Pour lire la décision de la CNIL

L’obligation de dépôt des comptes annuels d’une SASU ne porte pas une atteinte disproportionnée aux données personnelles de son président

Le 24 juin 2020, la Cour de cassation a jugé que l’injonction faite au président-associé d’une société de déposer les comptes annuels de celle-ci ne porte pas une atteinte disproportionnée à ses données personnelles dans la mesure où le patrimoine de l’associé, au demeurant distinct de celui de la société, "n’est qu’indirectement et partiellement révélé". La Cour a donc considéré que l’atteinte était "proportionnée au but légitime de détection et de prévention des difficultés des entreprises".

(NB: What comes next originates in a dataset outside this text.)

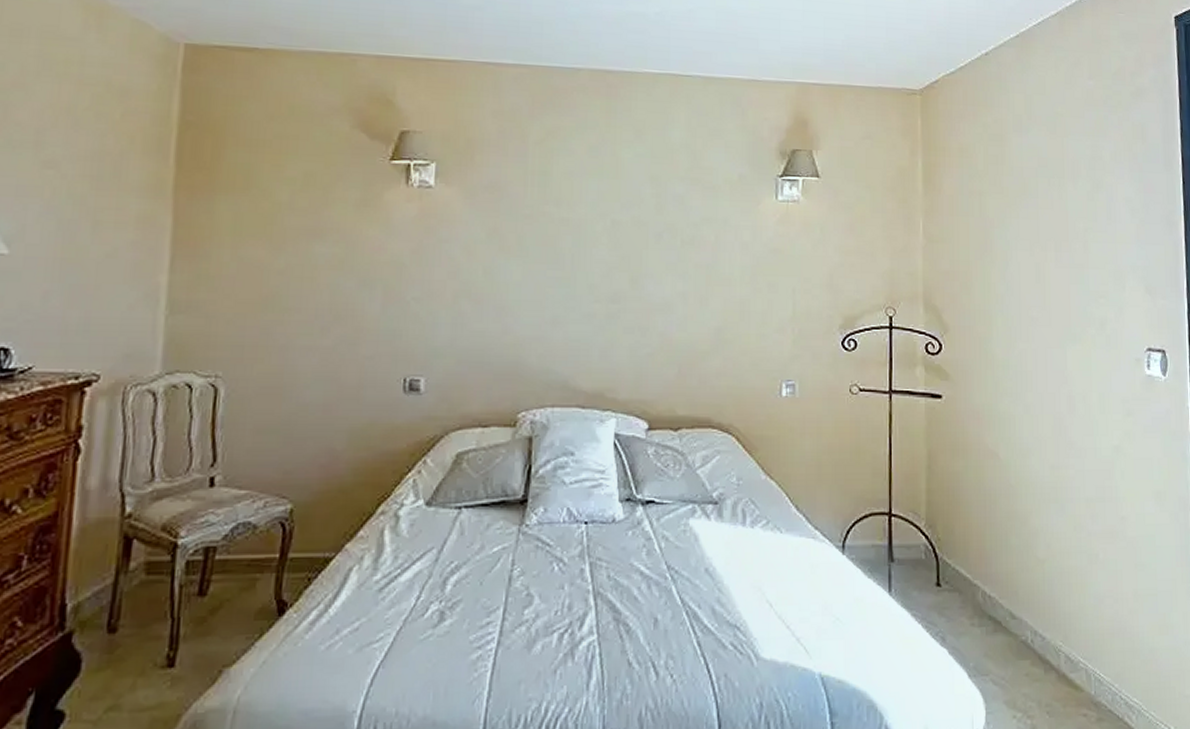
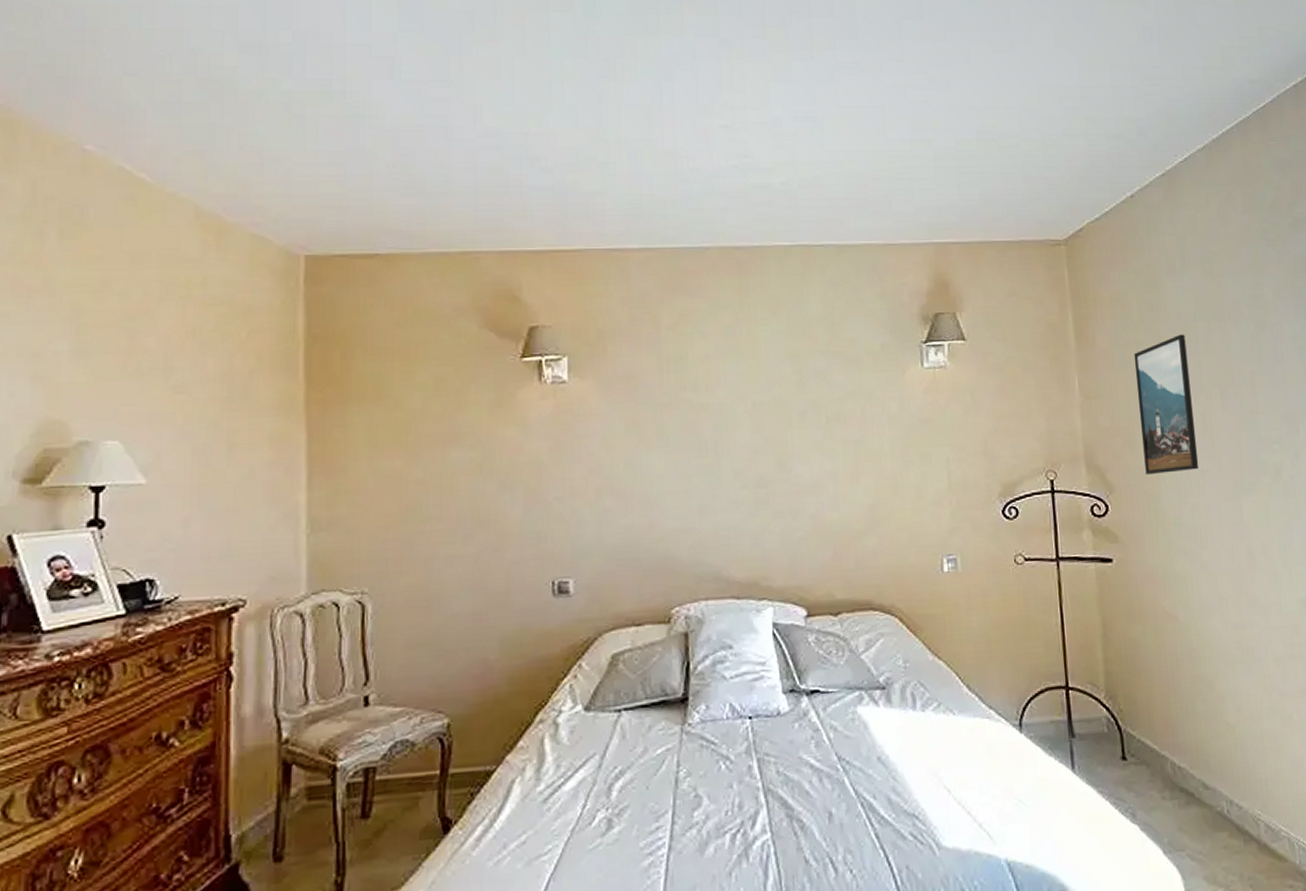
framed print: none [976,187,1030,319] -> present [1133,334,1200,476]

Pour lire l'arrêt sur Légifrance

La CNIL publie un guide « tiers autorisés »

Le 10 juillet 2020, la CNIL a publié un guide pratique à destination des professionnels faisant l’objet de demandes de renseignements ou de documents de la part d’autorités. Afin qu’ils respectent les obligations de sécurité et de confidentialité des données qui leur incombent en tant que responsables de traitement, la CNIL leur recommande de vérifier le fondement légal et le périmètre des demandes ainsi que la qualité de leur émetteur, et d’y répondre de manière sécurisée.

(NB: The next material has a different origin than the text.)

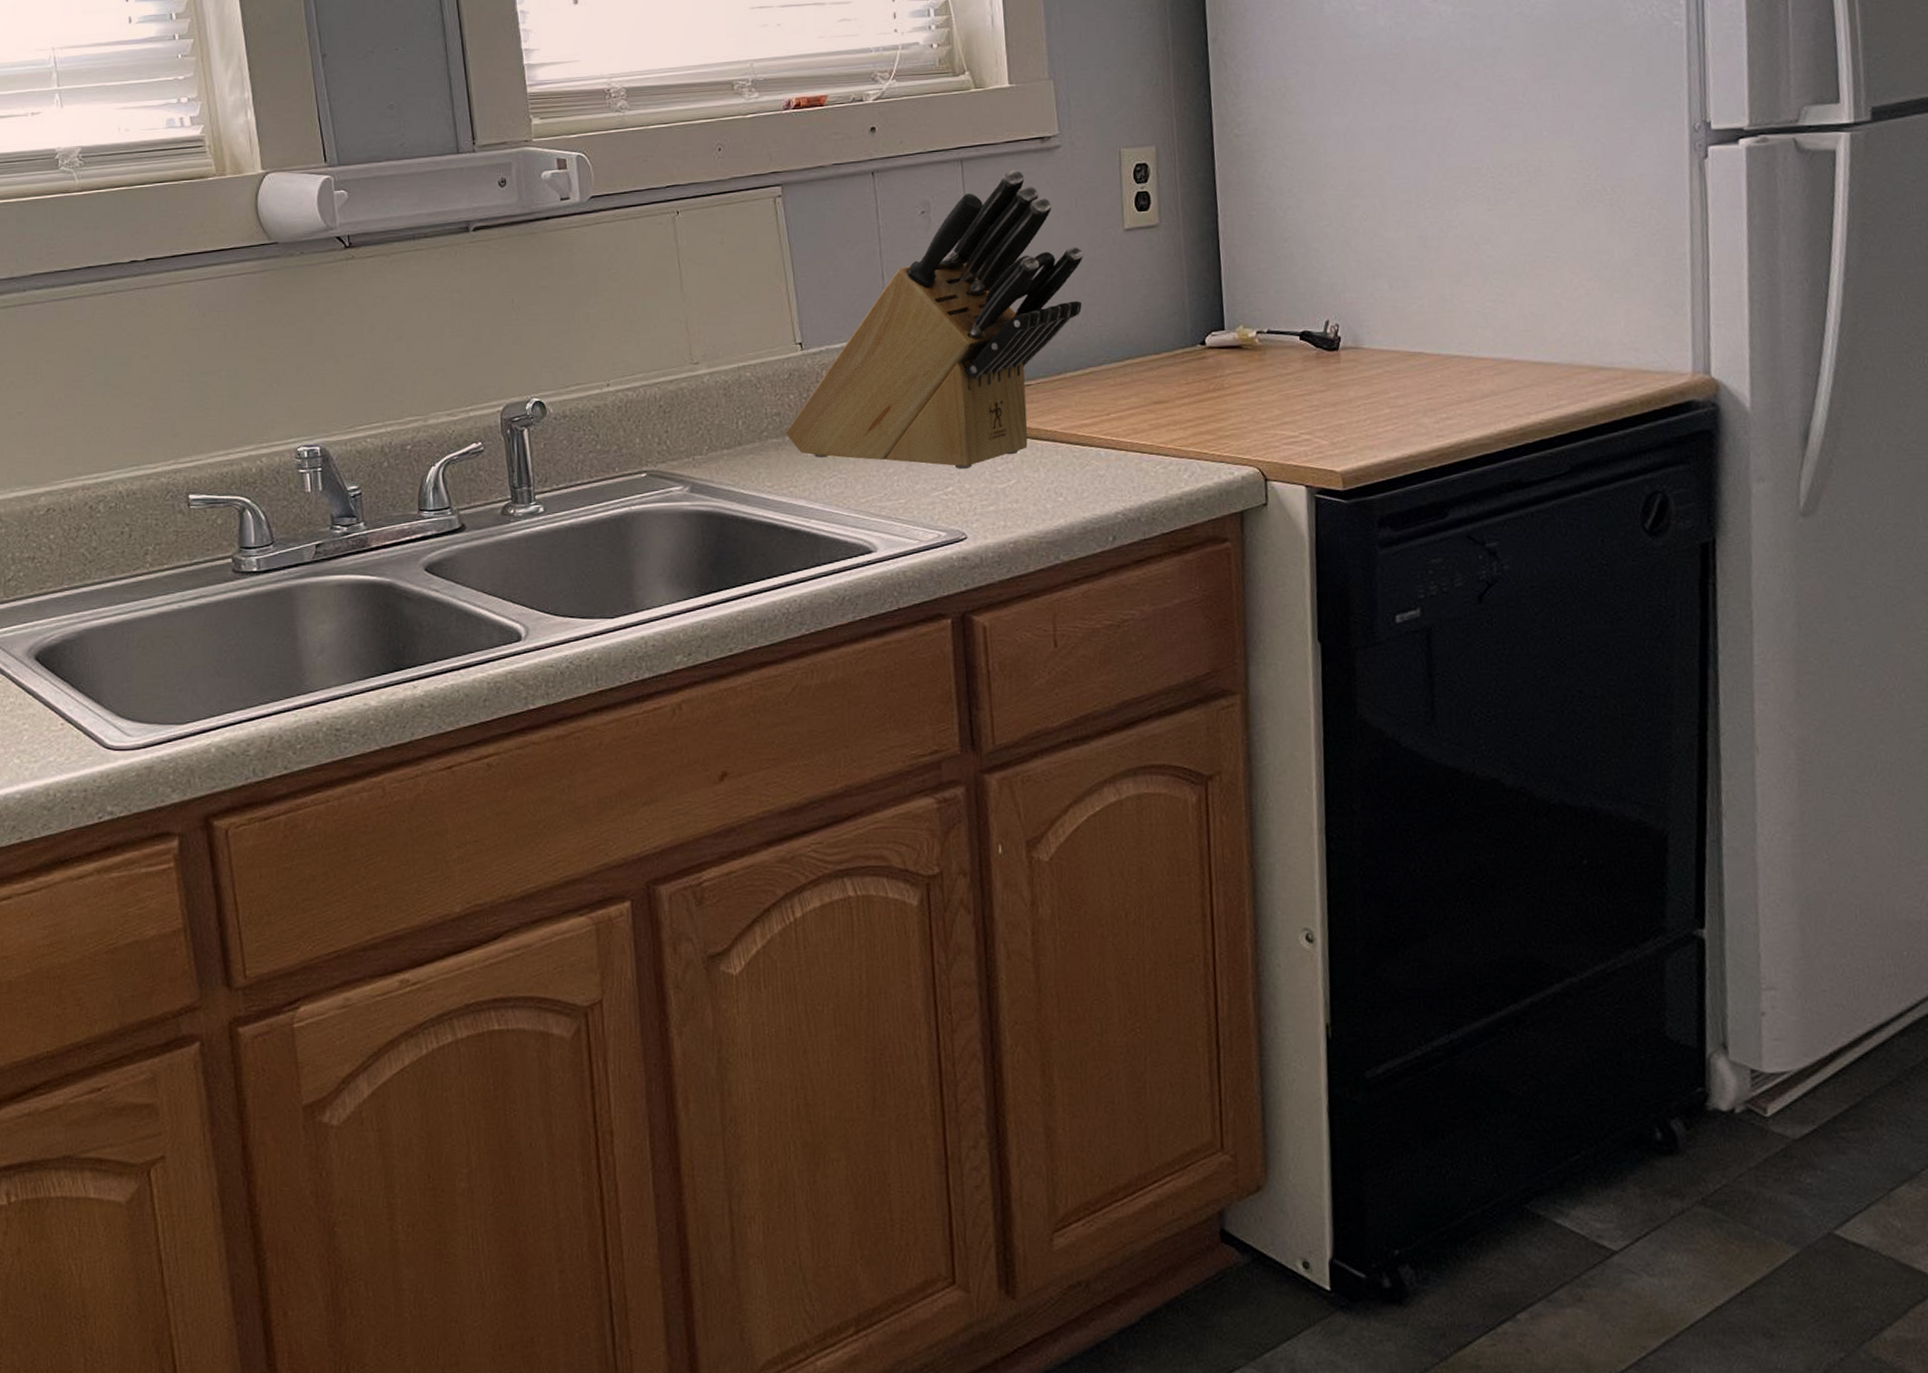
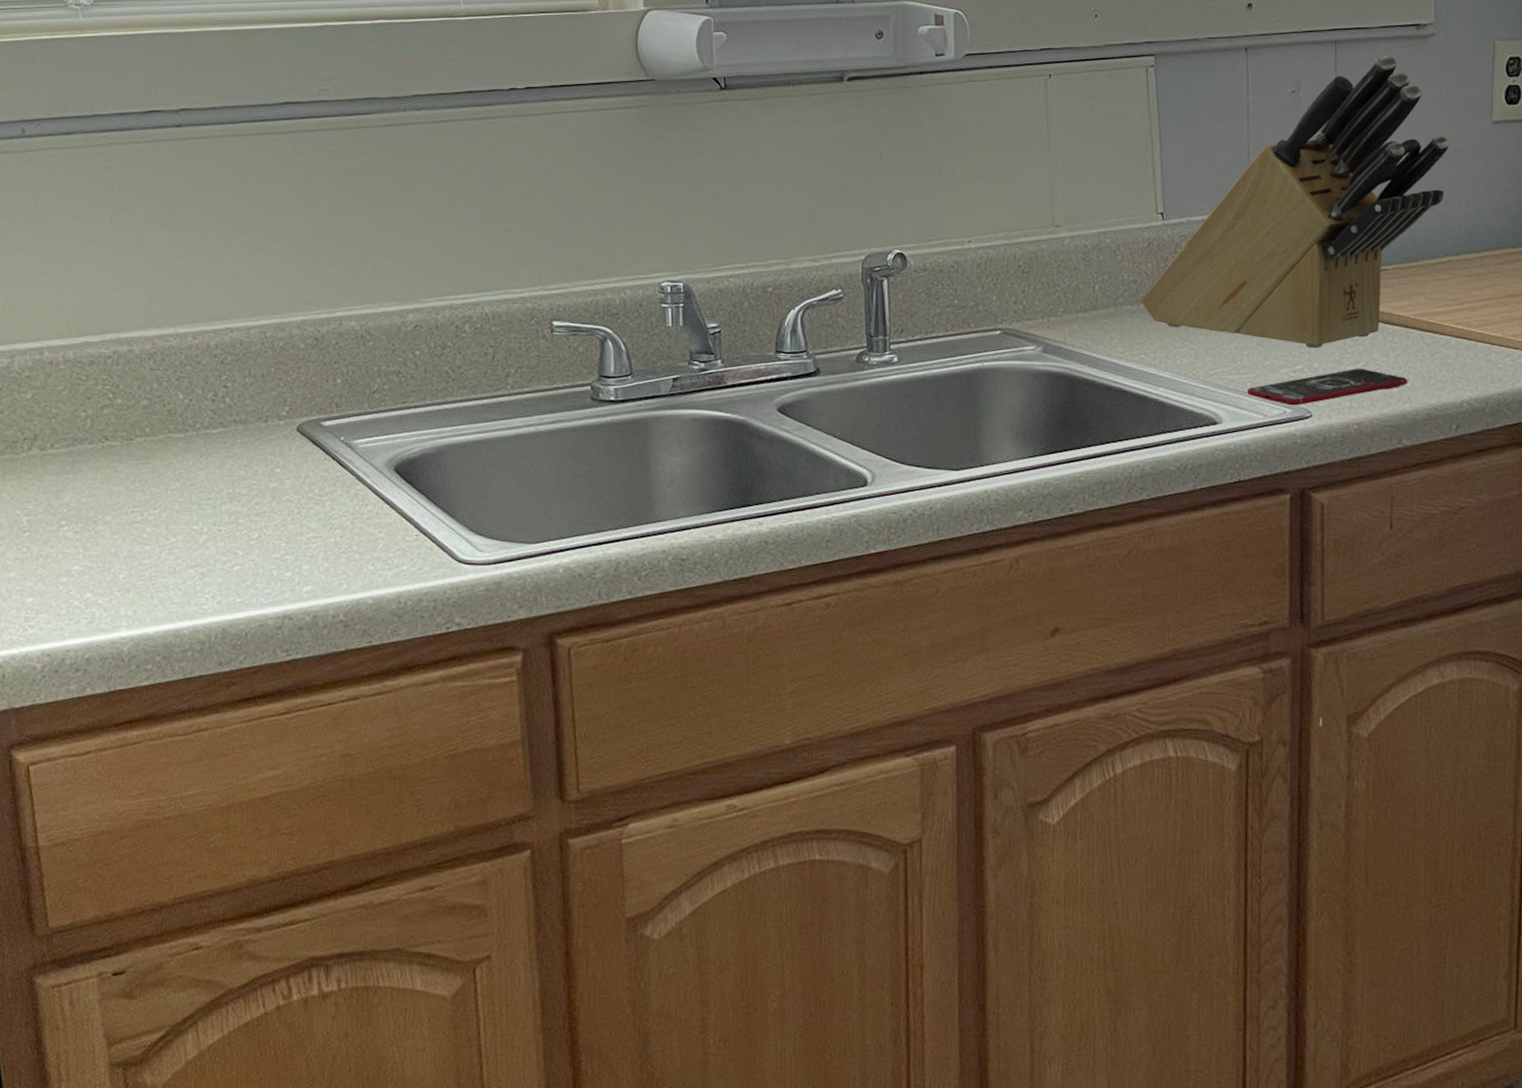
smartphone: none [899,486,1061,529] -> present [1246,369,1408,406]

Pour lire le guide et le recueil de procédures

La Cour de justice de l’Union européenne (CJUE) invalide le Privacy Shield

Par arrêt préjudiciel du 16 juillet 2020, la CJUE a invalidé la décision de la Commission européenne ayant constaté l’adéquation de la protection des données personnelles offerte par le Privacy Shield. La CJUE a considéré que les Etats-Unis n’encadraient pas suffisamment l’accès par les autorités américaines aux données transférées et ne conféraient pas aux personnes concernées de droits opposables devant les tribunaux américains. Elle a toutefois considéré que les clauses contractuelles types demeuraient valides.

Pour lire l'arrêt de la CJUE

Une commune enjointe de cesser d’utiliser des caméras thermiques

Par ordonnance du 26 juin 2020, le Conseil d’État a considéré que les données recueillies par caméras thermiques, dès lors qu’elles concernent des personnes identifiables et qu’elles permettent d’apprécier leur état de santé, constituent des données personnelles. Il a donc ordonné à une commune, qui ne démontrait pas l’existence d’un intérêt public important et n’avait pas recueilli le consentement libre, spécifique et éclairé de ses administrés, de mettre fin à leur utilisation.